I want to quit, but I don’t know how to do anything else and, with the stigma attached to being a “former minister”, I wonder if anyone will hire me for anything at all. Frustrating! – Respondent #6
Dear Burned Out Pastor,
Thank you for participating in our survey. I am burdened by your struggle. You have been a senior pastor for 16 years. That is an incredible accomplishment. You state that you have no concern about losing your job. This tells me that your congregation probably loves you and that you are doing great work. I am grateful for your ministry.
But the rest of your responses in the survey cause me significant concern. You said that your work is characterized by intense pressure, and that no matter what you do, things just do not seem to get better. You frequently experience conflicting demands and no longer have time for your family and personal needs. You feel isolated and emotionally drained. Your health has faded.
You are tired of trying.
You want to quit.
I wish that I could write some incredibly inspiring words that immediately removes all exhaustion, loneliness, and frustration. But my words are just not that good. Your experience is real, and is, unfortunately, shared by many pastors. Recovery often takes time.
Here are some steps that I recommend. It is my hope that others will join me in encouraging you and making suggestions for some next steps.
First, tell somebody. Make sure that you are not walking through this alone. You may not feel comfortable telling anyone on your staff or your church right now. You will need to do that, but not immediately. Tell your wife. Let her be the support mechanism in your life that she was meant to be. Tell another senior pastor. You will be surprised at how much they can relate to your experience. Commit to praying for one another as you walk through this.

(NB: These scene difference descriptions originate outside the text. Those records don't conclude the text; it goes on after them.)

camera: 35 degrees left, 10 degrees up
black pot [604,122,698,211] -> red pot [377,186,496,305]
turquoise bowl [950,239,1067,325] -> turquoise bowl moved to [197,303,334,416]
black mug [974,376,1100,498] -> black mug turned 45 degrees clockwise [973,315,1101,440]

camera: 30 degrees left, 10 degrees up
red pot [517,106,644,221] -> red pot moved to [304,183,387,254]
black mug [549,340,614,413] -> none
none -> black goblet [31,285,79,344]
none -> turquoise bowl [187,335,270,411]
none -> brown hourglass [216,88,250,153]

Second, talk to two key church leaders, one staff, one layperson. Make sure that you pick ones that have always been supportive of you. You are going to need to make some changes or, at least, take a break from some responsibilities. Let them suggest some next steps for you.
Third, take those next steps. Let your leaders be advocates for you. Don’t unnecessarily sacrifice your love for the ministry. Your church needs a pastor who is passionate about shepherding, not considering quitting. Take a break from some of your current responsibilities. Mobilize others to take on those responsibilities. You might find that others enjoy some of the tasks that burden you. You might find that you can accomplish more ministry through others.
As you walk through this, I will commit to praying for you. I know others will as well.